正则表达式处理 rubular fluentd 中的所有多行异常
Regex to handle all Multiline exception in rubular fluentd
我将正则表达式设计为匹配以下 rubular 格式的 fluentd 解析器的所有多行异常或警告消息字段
(SLF4J:\s.*|[a-zA-z_]*\..*\.*\s.*\s.*|Caused\sby:\s|\s+at\s.*|\s+\.\.\. (\d)+ more)
It matches unnecessary fields.
我想匹配所有异常或警告多行的开始。
简而言之:最新的多行将从文件的开头读取,直到它得到下一行,因为 JSON.JSON 总是以 {" 开头。当我们看到行开始时使用 {" 我们将停止阅读 multiline
one regex for both the cases or 2 regex for both the cases is fine
演示link
正则表达式可用于:https://rubular.com/r/O26Wm6mc7z51re
正则表达式可用于:https://rubular.com/r/v6Q7iwZqmNDAAx
测试字符串是:
java.lang.InterruptedException: Timeout while waiting for epoch from quorum
at org.apache.zookeeper.server.quorum.Leader.getEpochToPropose(Leader.java:1227)
at org.apache.zookeeper.server.quorum.Leader.lead(Leader.java:482)
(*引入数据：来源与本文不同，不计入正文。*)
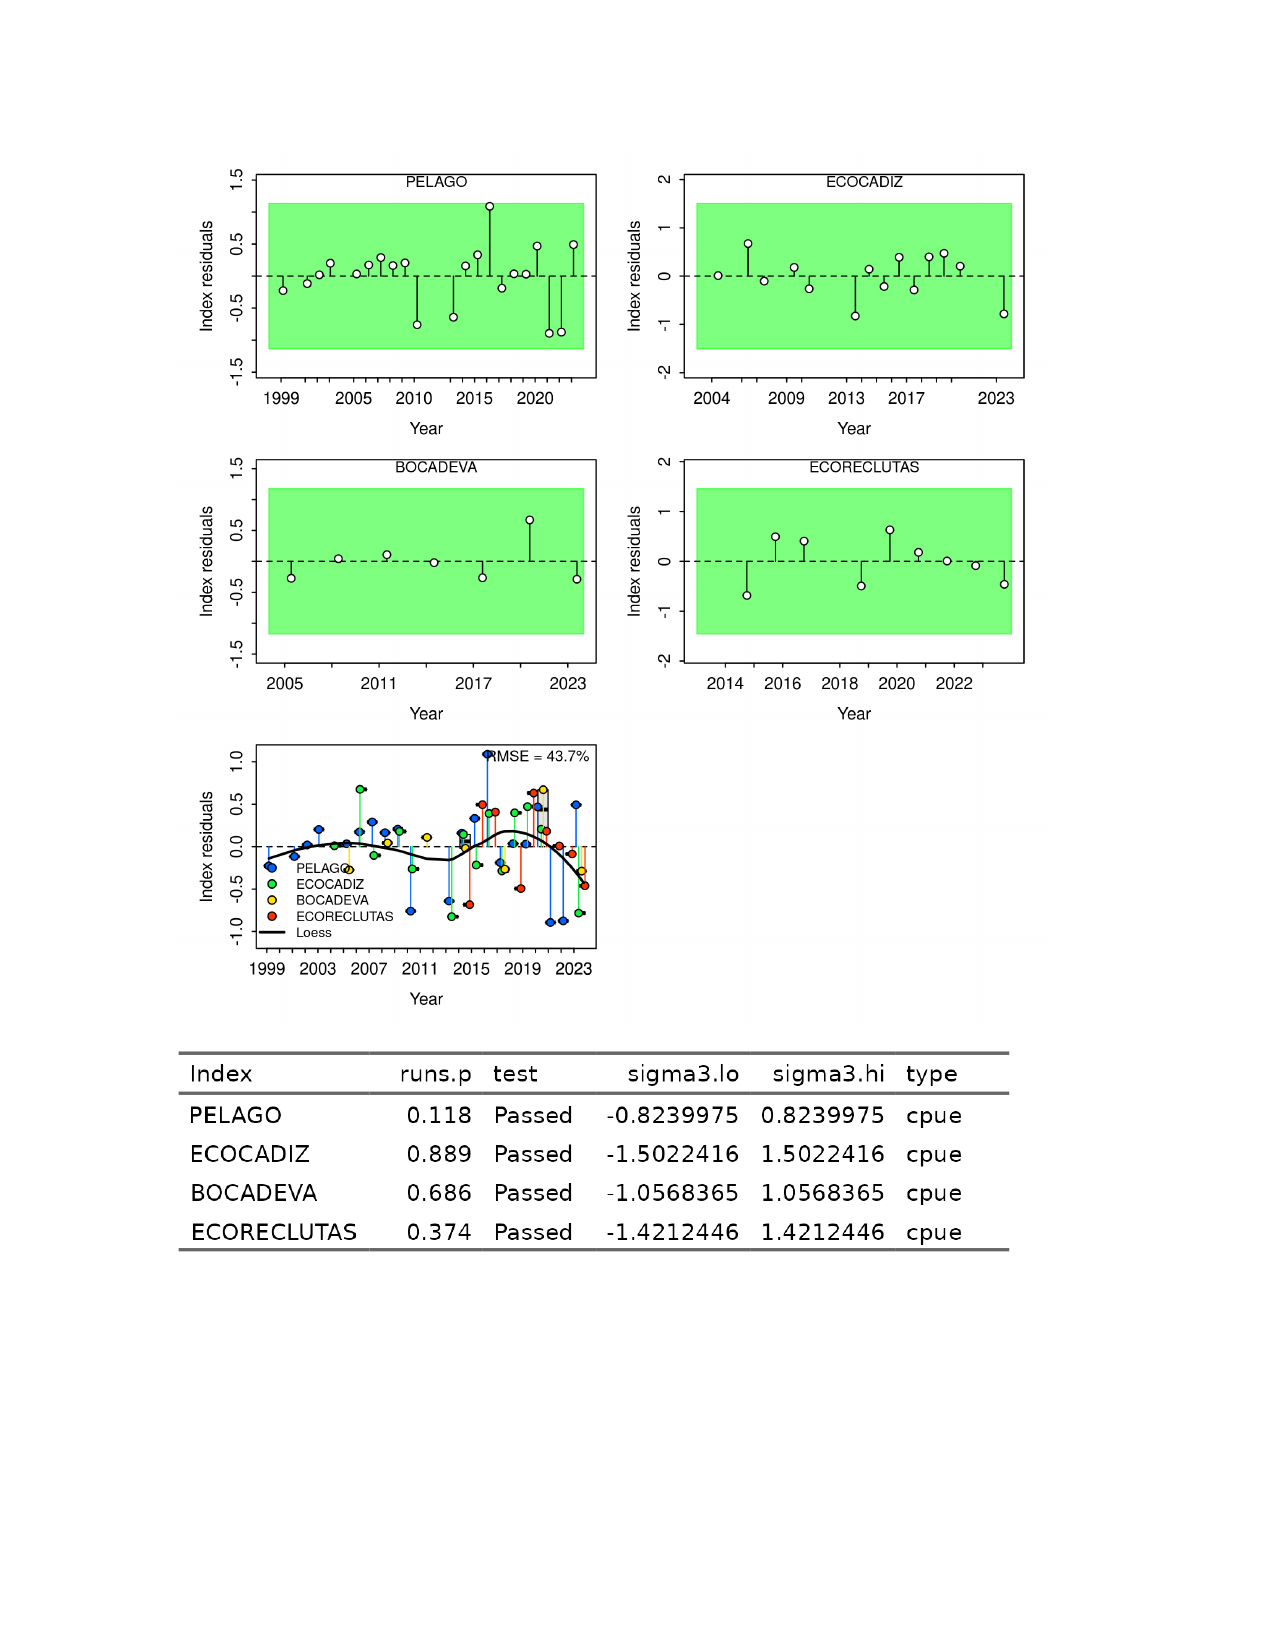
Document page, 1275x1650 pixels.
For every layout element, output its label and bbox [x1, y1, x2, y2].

picture [168, 150, 1048, 1030]
picture [168, 1041, 1019, 1261]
at org.apache.zookeeper.server.quorum.QuorumPeer.run(QuorumPeer.java:1284)
... 19 more
{"log_timestamp": "2021-02-18T11:33:23.114+0000", "log_level": "WARN", "process_id": "zookeeper#2", "process_name": "zookeeper", "thread_id": 1, "thread_name": "QuorumPeer[myid=2](plain=/0.0.0.0:2181)(secure=disabled)", "action_name": "org.apache.zookeeper.server.quorum.QuorumPeer", "log_message": "PeerState set to LOOKING"}
{"log_timestamp": "2021-02-18T11:33:23.115+0000", "log_level": "WARN", "process_id": "zookeeper#2", "process_name": "zookeeper", "thread_id": 1, "thread_name": "WorkerSender[myid=2]", "action_name": "org.apache.zookeeper.server.quorum.QuorumPeer", "log_message": "Failed to resolve address: zk-2.zk-headless.intam.svc.cluster.local"}
java.net.UnknownHostException: zk-2.zk-headless.intam.svc.cluster.local
at java.net.InetAddress.getAllByName0(InetAddress.java:1281)
at java.net.InetAddress.getAllByName(InetAddress.java:1193)
at java.net.InetAddress.getAllByName(InetAddress.java:1127)
at java.net.InetAddress.getByName(InetAddress.java:1077)
at org.apache.zookeeper.server.quorum.QuorumPeer$QuorumServer.recreateSocketAddresses(QuorumPeer.java:194)
at org.apache.zookeeper.server.quorum.QuorumPeer.recreateSocketAddresses(QuorumPeer.java:764)
at org.apache.zookeeper.server.quorum.QuorumCnxManager.connectOne(QuorumCnxManager.java:699)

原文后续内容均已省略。